Bunlar boş laf mı, dolu laf mı, Allah rızası için söyleyin! Neyi ördünüz, neyi nasıl öreceksiniz?

Örmekten de geçtik, tam tersi geçerli. Kendileri tarafından birkaç ay önce hazırlanan bütçedeki büyük açığı IMF'nin istemi doğrultusunda kapatabilmek için yatırım harcamalarından yüzde 13 oranında kısıntı yapan kendileri değil mi?

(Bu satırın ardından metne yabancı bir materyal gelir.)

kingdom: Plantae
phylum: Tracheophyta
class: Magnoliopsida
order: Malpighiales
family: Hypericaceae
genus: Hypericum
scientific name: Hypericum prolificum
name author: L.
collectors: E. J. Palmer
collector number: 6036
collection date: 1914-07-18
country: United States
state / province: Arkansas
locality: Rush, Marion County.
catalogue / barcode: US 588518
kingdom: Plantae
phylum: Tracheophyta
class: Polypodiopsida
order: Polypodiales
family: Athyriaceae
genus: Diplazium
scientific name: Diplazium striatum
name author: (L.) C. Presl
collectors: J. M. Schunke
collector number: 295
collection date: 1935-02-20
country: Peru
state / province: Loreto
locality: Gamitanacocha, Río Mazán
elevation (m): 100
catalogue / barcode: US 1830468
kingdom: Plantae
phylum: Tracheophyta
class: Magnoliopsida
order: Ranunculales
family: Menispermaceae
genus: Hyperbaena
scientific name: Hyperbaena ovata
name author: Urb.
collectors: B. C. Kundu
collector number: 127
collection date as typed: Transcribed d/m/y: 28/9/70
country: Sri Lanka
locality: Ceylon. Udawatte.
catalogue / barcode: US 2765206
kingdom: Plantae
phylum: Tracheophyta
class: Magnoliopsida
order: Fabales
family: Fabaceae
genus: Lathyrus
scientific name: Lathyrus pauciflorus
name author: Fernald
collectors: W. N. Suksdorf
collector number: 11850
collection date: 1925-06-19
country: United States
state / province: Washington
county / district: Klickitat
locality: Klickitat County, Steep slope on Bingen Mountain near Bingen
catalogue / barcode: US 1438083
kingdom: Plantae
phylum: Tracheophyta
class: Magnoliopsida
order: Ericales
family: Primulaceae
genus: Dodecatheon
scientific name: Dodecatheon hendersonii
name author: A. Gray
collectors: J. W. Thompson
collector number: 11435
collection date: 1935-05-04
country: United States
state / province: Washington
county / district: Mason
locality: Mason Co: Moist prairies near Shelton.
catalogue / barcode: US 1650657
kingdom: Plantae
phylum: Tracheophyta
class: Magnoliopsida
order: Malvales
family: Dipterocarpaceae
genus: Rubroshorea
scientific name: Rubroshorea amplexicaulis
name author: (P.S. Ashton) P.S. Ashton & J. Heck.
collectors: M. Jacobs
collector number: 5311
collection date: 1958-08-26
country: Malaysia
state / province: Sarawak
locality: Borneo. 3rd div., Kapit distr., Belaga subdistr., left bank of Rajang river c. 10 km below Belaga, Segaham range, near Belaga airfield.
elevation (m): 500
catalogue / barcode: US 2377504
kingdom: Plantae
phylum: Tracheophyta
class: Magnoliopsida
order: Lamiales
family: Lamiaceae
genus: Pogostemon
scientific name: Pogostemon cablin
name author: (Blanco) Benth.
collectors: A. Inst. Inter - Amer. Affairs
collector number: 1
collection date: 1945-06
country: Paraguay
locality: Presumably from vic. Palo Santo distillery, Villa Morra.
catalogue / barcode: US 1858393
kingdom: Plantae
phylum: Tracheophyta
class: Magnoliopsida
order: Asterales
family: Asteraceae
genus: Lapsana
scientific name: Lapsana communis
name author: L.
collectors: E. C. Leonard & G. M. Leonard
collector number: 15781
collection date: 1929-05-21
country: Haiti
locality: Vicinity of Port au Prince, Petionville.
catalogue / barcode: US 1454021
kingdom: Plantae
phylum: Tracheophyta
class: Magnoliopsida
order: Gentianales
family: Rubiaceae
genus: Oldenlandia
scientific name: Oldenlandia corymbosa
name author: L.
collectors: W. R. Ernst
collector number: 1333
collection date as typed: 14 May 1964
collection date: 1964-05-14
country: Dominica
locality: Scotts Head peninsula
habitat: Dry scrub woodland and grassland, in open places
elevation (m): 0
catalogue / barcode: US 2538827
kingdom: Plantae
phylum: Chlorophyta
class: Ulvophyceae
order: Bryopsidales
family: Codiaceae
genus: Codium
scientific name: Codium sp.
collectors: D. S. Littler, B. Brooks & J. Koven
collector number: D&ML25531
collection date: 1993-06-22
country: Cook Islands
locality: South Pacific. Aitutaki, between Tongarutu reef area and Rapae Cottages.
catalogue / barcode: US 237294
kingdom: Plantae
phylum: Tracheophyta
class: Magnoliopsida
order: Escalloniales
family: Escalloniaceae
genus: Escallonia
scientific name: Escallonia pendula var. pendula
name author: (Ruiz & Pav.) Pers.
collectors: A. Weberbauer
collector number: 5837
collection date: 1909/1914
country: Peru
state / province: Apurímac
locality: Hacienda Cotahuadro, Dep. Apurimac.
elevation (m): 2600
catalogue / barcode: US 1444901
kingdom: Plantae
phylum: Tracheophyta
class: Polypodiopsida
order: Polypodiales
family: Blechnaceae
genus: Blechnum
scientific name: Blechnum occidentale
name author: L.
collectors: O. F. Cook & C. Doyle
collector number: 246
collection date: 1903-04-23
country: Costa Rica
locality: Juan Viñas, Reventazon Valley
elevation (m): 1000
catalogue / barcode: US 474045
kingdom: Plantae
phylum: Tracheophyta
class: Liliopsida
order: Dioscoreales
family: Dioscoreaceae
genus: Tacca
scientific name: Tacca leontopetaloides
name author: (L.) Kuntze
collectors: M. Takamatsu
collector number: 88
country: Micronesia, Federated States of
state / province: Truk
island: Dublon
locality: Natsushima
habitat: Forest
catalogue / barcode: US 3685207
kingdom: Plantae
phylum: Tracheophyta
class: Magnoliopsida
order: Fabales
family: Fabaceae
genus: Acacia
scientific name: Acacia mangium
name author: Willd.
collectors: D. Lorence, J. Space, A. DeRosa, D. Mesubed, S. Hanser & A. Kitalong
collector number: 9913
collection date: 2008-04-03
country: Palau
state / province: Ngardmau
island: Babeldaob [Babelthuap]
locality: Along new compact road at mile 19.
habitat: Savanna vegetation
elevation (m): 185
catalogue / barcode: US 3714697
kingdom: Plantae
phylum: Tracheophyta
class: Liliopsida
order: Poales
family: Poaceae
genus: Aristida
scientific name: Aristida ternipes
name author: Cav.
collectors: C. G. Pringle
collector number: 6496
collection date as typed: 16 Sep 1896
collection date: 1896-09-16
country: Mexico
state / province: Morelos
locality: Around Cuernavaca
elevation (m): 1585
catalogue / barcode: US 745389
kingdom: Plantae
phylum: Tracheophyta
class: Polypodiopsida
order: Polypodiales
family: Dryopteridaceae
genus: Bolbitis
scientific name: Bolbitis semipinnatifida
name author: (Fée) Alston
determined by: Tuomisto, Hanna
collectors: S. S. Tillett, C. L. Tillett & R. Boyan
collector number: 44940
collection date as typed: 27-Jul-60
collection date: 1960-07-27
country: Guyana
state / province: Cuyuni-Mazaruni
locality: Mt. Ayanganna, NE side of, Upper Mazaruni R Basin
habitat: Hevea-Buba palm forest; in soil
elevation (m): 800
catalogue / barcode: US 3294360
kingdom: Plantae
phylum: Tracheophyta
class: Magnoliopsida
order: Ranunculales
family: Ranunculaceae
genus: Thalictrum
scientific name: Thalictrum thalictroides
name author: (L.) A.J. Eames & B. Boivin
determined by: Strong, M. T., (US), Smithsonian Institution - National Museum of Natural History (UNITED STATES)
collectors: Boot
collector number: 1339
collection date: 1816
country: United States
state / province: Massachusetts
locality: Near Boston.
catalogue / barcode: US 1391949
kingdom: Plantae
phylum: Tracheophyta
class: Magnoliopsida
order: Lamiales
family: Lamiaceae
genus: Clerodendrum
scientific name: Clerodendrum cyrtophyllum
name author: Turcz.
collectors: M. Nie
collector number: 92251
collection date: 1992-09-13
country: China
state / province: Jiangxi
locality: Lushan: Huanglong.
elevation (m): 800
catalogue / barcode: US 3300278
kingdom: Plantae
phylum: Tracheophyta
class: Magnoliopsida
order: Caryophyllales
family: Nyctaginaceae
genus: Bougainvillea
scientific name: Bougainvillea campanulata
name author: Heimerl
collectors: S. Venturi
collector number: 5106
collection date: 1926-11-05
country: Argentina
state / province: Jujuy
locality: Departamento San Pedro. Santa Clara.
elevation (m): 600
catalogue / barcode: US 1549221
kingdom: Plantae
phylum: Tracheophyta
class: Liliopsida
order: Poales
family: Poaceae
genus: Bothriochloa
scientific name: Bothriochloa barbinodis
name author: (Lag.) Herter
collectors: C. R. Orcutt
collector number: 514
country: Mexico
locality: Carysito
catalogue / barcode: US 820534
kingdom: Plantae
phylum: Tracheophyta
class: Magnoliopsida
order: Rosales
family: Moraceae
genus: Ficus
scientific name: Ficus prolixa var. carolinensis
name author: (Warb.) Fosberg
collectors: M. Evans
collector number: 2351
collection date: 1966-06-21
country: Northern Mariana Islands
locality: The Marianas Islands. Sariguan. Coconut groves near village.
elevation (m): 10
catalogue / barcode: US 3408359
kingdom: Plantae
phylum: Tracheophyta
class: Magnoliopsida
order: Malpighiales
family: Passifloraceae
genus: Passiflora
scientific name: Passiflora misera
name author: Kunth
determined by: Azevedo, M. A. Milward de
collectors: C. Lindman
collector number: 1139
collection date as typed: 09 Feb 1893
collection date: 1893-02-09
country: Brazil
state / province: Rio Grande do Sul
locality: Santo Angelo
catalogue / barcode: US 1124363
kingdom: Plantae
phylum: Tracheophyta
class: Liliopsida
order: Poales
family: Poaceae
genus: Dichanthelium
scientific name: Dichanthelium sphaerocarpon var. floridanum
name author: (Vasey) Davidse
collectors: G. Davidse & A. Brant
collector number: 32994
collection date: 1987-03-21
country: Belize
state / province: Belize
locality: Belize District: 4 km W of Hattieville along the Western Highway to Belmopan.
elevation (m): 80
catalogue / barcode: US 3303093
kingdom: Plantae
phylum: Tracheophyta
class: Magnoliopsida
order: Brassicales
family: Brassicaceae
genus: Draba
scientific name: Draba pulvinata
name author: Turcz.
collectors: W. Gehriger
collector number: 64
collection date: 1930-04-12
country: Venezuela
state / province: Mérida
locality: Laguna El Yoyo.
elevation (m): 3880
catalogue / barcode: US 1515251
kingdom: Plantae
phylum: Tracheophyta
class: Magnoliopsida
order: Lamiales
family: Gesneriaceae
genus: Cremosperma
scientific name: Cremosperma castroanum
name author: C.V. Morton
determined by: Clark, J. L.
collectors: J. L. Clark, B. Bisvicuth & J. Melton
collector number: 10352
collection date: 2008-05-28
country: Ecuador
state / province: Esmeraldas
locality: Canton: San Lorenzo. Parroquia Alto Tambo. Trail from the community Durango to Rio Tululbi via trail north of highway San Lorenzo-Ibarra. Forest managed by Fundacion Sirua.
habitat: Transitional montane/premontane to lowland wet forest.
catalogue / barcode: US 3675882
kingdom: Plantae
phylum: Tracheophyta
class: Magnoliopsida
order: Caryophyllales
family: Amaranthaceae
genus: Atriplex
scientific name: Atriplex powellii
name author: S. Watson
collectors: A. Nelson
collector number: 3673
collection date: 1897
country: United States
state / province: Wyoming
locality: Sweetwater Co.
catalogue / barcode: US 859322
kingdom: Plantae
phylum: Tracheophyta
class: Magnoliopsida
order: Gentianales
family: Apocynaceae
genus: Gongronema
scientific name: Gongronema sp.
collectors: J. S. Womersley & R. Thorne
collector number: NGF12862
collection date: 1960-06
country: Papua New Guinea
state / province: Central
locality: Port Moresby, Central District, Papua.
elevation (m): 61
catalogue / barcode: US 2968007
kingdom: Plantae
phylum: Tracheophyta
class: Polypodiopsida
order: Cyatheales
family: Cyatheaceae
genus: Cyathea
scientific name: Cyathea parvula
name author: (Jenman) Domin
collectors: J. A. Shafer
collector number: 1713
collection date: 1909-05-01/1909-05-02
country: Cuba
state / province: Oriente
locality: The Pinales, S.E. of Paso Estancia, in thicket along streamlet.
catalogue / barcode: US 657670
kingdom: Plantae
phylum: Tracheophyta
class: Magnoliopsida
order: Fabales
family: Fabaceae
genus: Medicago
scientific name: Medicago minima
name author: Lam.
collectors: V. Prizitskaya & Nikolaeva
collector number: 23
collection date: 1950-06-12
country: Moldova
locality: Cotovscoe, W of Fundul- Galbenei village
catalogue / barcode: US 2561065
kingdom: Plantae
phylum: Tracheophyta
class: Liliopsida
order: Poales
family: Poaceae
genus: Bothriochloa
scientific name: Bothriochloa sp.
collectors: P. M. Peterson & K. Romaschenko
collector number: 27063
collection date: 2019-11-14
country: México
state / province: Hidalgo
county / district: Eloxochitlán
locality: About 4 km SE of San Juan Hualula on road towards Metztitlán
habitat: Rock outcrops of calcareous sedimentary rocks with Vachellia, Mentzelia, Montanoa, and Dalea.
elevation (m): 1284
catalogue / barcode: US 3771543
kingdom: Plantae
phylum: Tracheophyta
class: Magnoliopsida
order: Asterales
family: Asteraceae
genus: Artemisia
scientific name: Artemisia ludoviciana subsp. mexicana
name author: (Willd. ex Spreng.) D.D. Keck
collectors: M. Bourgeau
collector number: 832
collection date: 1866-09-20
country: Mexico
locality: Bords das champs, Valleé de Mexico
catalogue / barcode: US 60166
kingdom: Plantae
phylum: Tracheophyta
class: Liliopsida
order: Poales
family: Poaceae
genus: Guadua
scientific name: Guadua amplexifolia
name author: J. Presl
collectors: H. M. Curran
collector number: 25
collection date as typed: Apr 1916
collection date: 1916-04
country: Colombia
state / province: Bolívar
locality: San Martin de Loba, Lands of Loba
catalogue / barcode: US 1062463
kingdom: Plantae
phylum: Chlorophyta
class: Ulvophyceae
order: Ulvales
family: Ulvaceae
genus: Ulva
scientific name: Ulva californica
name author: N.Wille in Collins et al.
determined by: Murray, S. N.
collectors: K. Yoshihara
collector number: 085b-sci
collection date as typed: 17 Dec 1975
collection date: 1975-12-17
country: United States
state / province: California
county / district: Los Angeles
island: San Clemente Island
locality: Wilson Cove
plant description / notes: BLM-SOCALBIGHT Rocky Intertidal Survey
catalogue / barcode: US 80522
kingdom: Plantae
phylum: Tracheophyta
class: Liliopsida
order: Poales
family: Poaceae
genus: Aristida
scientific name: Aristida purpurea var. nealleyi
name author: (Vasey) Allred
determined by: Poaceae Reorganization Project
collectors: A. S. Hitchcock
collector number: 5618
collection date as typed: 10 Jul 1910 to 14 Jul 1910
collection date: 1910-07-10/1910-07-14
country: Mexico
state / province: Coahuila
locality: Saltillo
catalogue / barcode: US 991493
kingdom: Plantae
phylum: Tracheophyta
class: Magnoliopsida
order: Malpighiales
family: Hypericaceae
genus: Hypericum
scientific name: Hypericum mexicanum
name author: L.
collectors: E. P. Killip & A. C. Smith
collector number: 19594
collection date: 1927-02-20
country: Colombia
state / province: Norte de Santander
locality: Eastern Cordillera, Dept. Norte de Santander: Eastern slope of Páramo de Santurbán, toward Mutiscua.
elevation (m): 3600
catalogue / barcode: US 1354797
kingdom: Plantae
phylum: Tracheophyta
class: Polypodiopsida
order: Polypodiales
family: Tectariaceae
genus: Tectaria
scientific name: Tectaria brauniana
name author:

O küçümsemeye, alay etmeye kalkıştığı demir ağlar, demiryolları, fabrikalar ve öteki tesisler, Cumhuriyet'in ilk 10 yılı içerisinde kazma kürekle, alın teriyle, ama coşkuyla, yurt sevgisiyle, onurla, yabancıların kucağına asla oturmadan yapılmıştı.

***

Doğu'ya giden hat açılacak, ilk tren geçecek. Bayındırlık Bakanı Ali Çetinkaya'nın bir uygulaması var. Fakir milletin cebinden eksik iş yapılmasın, malzemeden çalınmış olmasın diye trenin ilk geçişinde köprünün altına müteahhit ve mühendisleri koyuyor. Köprü çökerse onlar ölecek. Sıkıysa çalsınlar, eksik malzeme kullanmış olsunlar!

Bu işleri yapan ve yaptıranlar, demiryolunu adım adım, gıdım gıdım ülkemizin pek çok yerine ulaştırmayı başaranlar, bizi bu günlere kanları ve canları pahasına getirenler, aradan yıllar geçip de ülkeyi yöneten siyasetçi takımı tarafından alay konusu yapılacaklarını herhalde düşünmemişlerdi.

Onların hepsinden Recep Tayyip Erdoğan adına özür diliyorum. Nurlar içinde yatsınlar, mezarlarında rahat uyusunlar.

Bilsinler ki bu ülkede bizler de varız. Aslanlar gibi, dimdik ayaktayız.